South Dakota, which took the online home goods company Wayfair to court to collect that state’s 4.5 percent sales tax on internet sales, requires any company with more than $100,000 in online sales, or that fulfills more than 200 orders, in that state to pay sales taxes. Some states set the limit at $250,000 or more. Some disregard the number of sales within the state and tax solely based on total sales revenue.

Despite the lines that form before holidays, the bulk of Concord’s Granite State Candy Shoppe sales are online. Will chocolates be exempt as food or taxed? It could depend on where the buyer lives. Illinois, for example, taxes Snickers bars, which contain mostly the same ingredients as Twix bars, but it does not tax the latter because that confection includes a bit of flour.

We’d like to see New Hampshire’s congressional delegation promote legislation barring the taxation of online sales of less than $250,000 in a given tax district, irrespective of the number of sales. Small businesses like Granite State Candy might easily exceed the 200-order limit in a city or state but most would be unlikely to exceed the $250,000 sales cap.
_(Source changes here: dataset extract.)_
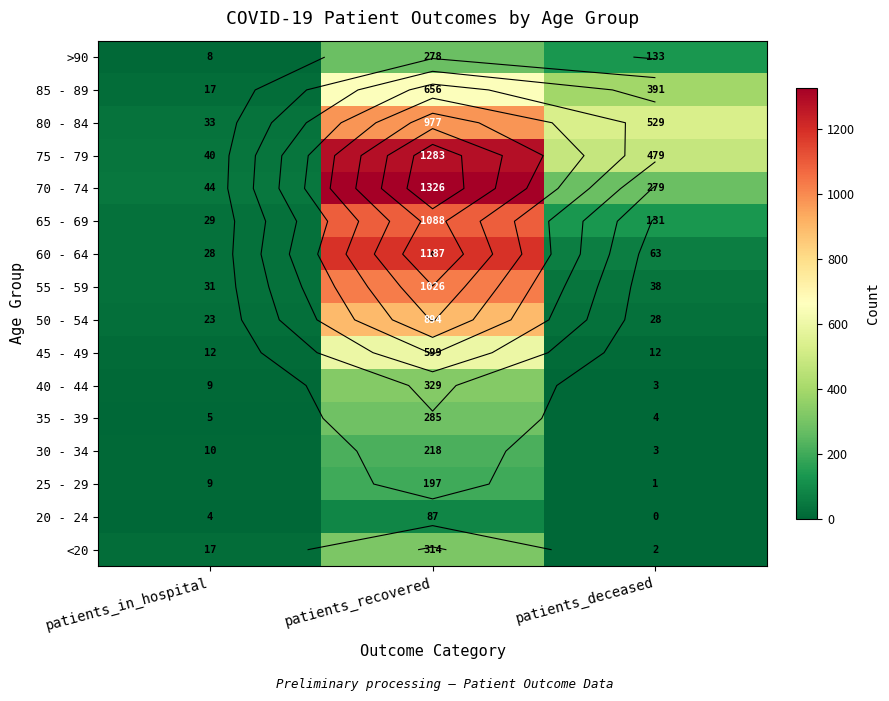

What is the difference between the 75 - 79 values at patients_recovered and patients_deceased?

804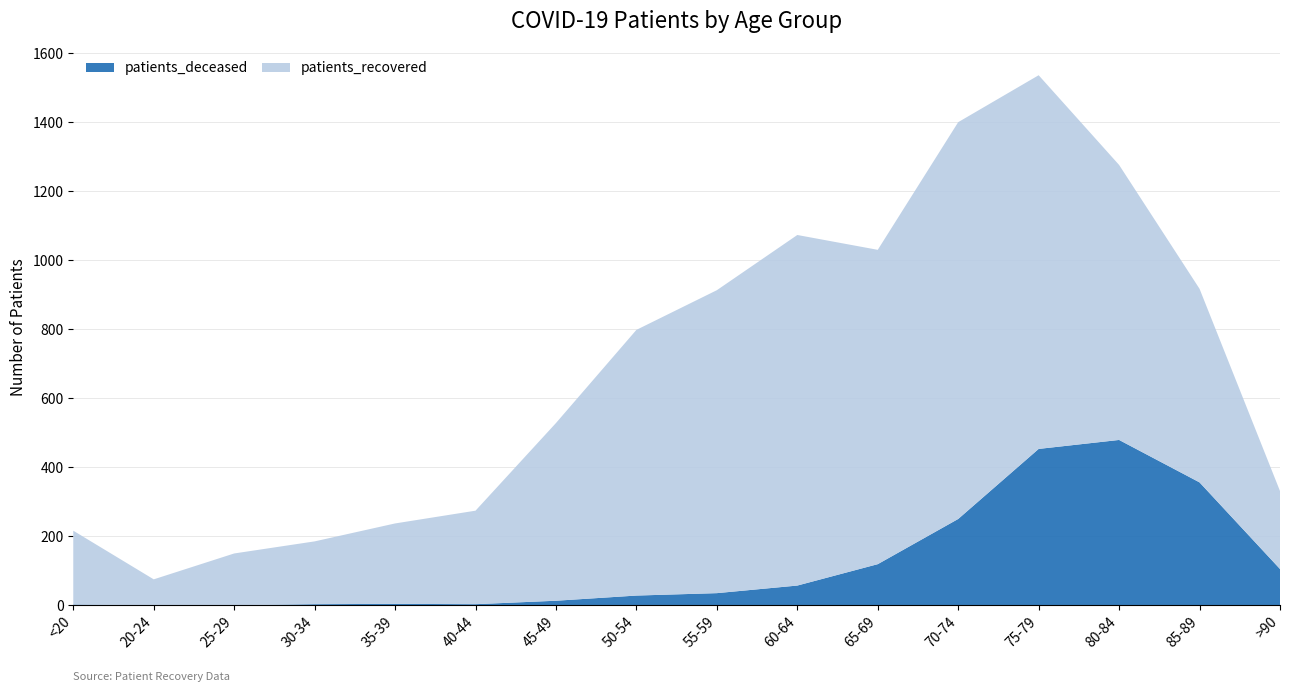

Reading left to right, transcribe all the data shown in this chart.

patients_deceased: <20=2	20-24=0	25-29=0	30-34=3	35-39=4	40-44=3	45-49=13	50-54=28	55-59=35	60-64=57	65-69=119	70-74=250	75-79=453	80-84=479	85-89=356	>90=105
patients_recovered: <20=214	20-24=75	25-29=150	30-34=182	35-39=233	40-44=271	45-49=515	50-54=770	55-59=878	60-64=1016	65-69=911	70-74=1150	75-79=1083	80-84=797	85-89=561	>90=226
The internet has been a boon to small business. It must not become a burden.

Online: https://bit.ly/2KjszZq



The Kennebec Journal

June 28

A delicate balance on the U.S. Supreme Court was blown up Wednesday by the announced retirement of Justice Anthony Kennedy.

Although he was a Reagan appointee and a conservative on most issues, Kennedy nonetheless cast key deciding votes that protected socially liberal values, such as a woman’s right to choose an abortion and the ability of same-sex couples to marry.

Now President Donald Trump is preparing to nominate a successor who would push the court more reliably rightward, not just during Trump’s time in office but possibly for decades.

And thanks to a narrow one-vote Republican majority in the U.S. Senate, there are few people who can stand in his way. One of them is Maine’s Republican Sen. Susan Collins.

Collins could have a lot to say about this nomination if she chooses to weigh in.

Trump and Senate Majority Leader Mitch McConnell, of Kentucky, would need almost every Republican vote to force through an appointment in the face of Democratic opposition. If only two Republicans refused to be rushed, the nomination could not go forward.

Collins can and should demand that any replacement for Kennedy reflect the retiring justice’s unique position on the court over the last three decades. Collins can and should require that Kennedy’s replacement have bipartisan support and should not be confirmed by a 50-49 vote by the current Senate.

A nomination this consequential demands less deference to the president than Collins usually demonstrates. There are thousands of Americans who have the kinds of résumés that would qualify them to serve on the court, but what this nominee believes matters as much as their credentials.

The court’s conservative majority showed this week, with a decision that undid more than 70 years of labor law, that there is no consensus on what it means to respect precedent or what constitutes judicial activism. Until we arrive in an era of common understanding, the best we can hope for is balance.

And the loss of Kennedy could mean the loss of balance. For instance, it would take only one vote on the Supreme Court to overturn Roe v. Wade and send abortion law back to the states, ending nearly a half-century of constitutional protection.

Supreme Court nominations have become increasingly politicized since the failed Robert Bork nomination in 1987, which led to Kennedy’s appointment.

In 2016, Republicans took the unprecedented step of refusing as much as a hearing to President Barack Obama’s nominee, Judge Merrick Garland, keeping the seat open until after the election.

Democrats responded by filibustering Trump’s nominee, Neil Gorsuch, and the Republicans came back with the “nuclear option” of changing the Senate rules to require no more than a majority vote to confirm a Supreme Court justice.

Collins voted for the rule change but said she did so with regret. She said the Senate would need to restore “the unwritten ethos that has made this body a model for the world for 230 years. It is an ethos built upon trust, compromise, and restraint.”

Those three qualities should be on Collins’ mind again as this process moves forward. Balance on the court is worth maintaining in these divided times.